Records for this exercise Block Start

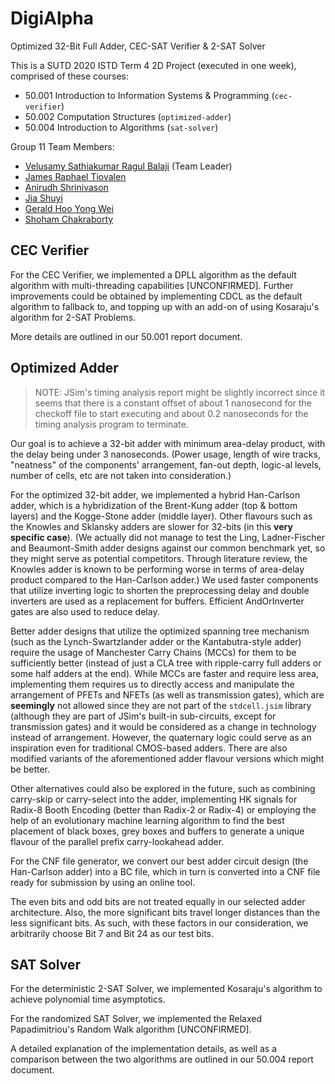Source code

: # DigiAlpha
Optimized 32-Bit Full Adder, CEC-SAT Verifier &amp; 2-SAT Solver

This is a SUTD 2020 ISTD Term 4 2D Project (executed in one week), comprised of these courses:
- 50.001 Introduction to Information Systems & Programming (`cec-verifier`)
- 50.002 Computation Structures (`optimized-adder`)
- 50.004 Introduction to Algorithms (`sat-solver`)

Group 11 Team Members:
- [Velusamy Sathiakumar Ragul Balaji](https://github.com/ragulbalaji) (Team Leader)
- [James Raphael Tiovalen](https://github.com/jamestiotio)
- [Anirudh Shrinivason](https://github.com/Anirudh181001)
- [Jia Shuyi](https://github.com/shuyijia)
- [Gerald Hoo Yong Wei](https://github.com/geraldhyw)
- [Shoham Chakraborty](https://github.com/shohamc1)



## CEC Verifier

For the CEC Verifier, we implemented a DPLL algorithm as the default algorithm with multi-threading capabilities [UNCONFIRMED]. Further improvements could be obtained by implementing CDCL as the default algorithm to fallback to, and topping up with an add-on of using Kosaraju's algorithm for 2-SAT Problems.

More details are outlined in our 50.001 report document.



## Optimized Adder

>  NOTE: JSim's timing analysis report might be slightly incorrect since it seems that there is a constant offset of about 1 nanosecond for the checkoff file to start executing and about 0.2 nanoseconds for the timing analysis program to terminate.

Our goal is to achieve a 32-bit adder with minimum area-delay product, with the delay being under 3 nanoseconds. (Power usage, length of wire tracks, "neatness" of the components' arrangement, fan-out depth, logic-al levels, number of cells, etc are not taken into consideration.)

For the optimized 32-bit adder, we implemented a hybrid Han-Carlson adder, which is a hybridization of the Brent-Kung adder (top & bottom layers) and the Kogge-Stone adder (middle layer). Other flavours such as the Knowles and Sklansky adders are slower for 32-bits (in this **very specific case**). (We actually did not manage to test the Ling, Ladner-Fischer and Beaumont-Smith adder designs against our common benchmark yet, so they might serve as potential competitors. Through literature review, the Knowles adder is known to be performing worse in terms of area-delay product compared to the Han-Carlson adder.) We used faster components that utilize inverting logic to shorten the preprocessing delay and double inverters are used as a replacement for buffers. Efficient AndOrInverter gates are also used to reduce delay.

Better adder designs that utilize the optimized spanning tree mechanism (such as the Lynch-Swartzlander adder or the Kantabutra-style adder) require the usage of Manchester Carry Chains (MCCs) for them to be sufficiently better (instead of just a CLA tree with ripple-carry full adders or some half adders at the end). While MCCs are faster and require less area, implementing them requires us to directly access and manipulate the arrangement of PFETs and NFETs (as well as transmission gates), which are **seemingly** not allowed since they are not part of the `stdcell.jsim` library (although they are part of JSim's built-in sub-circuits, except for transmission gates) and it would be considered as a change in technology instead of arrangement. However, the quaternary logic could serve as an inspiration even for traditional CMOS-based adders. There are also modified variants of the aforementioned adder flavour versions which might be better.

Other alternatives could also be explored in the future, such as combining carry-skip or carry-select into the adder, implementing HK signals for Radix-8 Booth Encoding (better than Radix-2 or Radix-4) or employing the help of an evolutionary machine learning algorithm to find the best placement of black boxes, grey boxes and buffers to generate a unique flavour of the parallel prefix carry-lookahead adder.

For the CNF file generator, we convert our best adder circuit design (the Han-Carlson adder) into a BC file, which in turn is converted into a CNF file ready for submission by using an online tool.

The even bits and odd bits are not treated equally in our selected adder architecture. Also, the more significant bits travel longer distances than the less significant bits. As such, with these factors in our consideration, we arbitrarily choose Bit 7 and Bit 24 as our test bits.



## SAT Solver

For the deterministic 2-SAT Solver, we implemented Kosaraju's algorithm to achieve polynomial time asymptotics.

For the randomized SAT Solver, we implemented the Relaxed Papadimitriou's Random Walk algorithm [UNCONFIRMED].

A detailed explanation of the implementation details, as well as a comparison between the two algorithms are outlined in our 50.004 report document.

Records for this exercise Block End
Records for this exercise Block Start

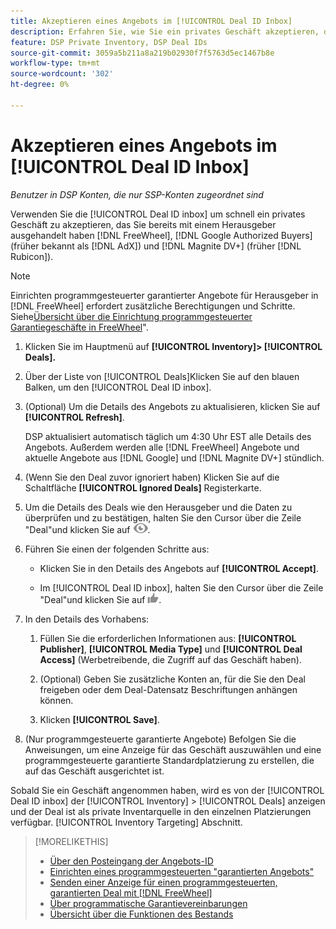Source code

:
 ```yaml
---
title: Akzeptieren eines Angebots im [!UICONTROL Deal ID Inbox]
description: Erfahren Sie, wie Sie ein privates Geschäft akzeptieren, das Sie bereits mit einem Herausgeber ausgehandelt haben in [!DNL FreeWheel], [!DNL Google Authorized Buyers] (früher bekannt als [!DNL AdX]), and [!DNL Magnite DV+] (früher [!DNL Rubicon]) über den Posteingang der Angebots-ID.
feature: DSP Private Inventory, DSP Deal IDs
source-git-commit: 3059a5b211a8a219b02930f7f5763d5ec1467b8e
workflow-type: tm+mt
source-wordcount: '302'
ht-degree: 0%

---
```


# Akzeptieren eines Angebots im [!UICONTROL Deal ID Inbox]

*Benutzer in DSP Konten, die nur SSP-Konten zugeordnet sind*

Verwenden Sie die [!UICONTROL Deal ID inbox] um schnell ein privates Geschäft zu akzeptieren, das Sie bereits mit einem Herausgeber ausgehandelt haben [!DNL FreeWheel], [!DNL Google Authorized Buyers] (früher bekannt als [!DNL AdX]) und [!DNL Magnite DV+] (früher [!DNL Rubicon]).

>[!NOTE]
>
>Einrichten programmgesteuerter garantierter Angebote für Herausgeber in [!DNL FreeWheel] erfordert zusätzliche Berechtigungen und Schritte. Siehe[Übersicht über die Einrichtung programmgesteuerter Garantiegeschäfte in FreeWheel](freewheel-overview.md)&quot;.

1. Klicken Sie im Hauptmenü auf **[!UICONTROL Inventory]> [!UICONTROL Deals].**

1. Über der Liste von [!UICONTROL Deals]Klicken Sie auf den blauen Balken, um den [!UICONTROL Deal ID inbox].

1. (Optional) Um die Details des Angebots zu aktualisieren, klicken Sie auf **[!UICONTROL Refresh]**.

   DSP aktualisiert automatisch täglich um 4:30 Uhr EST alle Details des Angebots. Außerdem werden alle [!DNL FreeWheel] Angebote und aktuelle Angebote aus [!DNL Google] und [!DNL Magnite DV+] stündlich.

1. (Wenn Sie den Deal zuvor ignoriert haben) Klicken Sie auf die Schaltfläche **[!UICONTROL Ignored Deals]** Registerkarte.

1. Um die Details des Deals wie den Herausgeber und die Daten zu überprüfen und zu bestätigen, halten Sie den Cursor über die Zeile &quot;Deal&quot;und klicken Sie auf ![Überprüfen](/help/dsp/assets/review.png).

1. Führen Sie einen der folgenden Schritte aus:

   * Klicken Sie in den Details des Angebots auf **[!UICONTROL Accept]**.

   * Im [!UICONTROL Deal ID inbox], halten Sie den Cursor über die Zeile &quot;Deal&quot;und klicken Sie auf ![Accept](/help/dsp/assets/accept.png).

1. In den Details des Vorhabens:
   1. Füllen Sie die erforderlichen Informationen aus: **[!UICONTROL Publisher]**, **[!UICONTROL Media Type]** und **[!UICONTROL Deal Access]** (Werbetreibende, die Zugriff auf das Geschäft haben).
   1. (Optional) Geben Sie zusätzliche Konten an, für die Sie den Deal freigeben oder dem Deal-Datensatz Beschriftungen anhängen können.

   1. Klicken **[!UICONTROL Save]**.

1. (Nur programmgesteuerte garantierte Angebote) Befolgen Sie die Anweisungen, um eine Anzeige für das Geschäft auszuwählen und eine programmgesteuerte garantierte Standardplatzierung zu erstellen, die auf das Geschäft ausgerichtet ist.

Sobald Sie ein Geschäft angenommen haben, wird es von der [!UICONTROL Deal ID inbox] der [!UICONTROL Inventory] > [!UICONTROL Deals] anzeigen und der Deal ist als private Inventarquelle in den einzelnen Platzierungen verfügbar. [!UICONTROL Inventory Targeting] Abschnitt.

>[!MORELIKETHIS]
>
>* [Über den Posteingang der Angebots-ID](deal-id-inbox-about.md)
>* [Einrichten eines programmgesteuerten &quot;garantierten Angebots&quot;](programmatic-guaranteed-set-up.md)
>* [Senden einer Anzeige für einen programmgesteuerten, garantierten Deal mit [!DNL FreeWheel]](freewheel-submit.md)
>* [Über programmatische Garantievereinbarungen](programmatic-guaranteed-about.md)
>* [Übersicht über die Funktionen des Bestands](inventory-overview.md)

Records for this exercise Block End

▶ _What the task requires_
Repeat word for word the lines above that run from the line containing "Group 11 Team" through the line containing "## Optimized Adder", both ends included, and nothing else.

▶ _Output of the exercise_
Group 11 Team Members:
- [Velusamy Sathiakumar Ragul Balaji](https://github.com/ragulbalaji) (Team Leader)
- [James Raphael Tiovalen](https://github.com/jamestiotio)
- [Anirudh Shrinivason](https://github.com/Anirudh181001)
- [Jia Shuyi](https://github.com/shuyijia)
- [Gerald Hoo Yong Wei](https://github.com/geraldhyw)
- [Shoham Chakraborty](https://github.com/shohamc1)



## CEC Verifier

For the CEC Verifier, we implemented a DPLL algorithm as the default algorithm with multi-threading capabilities [UNCONFIRMED]. Further improvements could be obtained by implementing CDCL as the default algorithm to fallback to, and topping up with an add-on of using Kosaraju's algorithm for 2-SAT Problems.

More details are outlined in our 50.001 report document.



## Optimized Adder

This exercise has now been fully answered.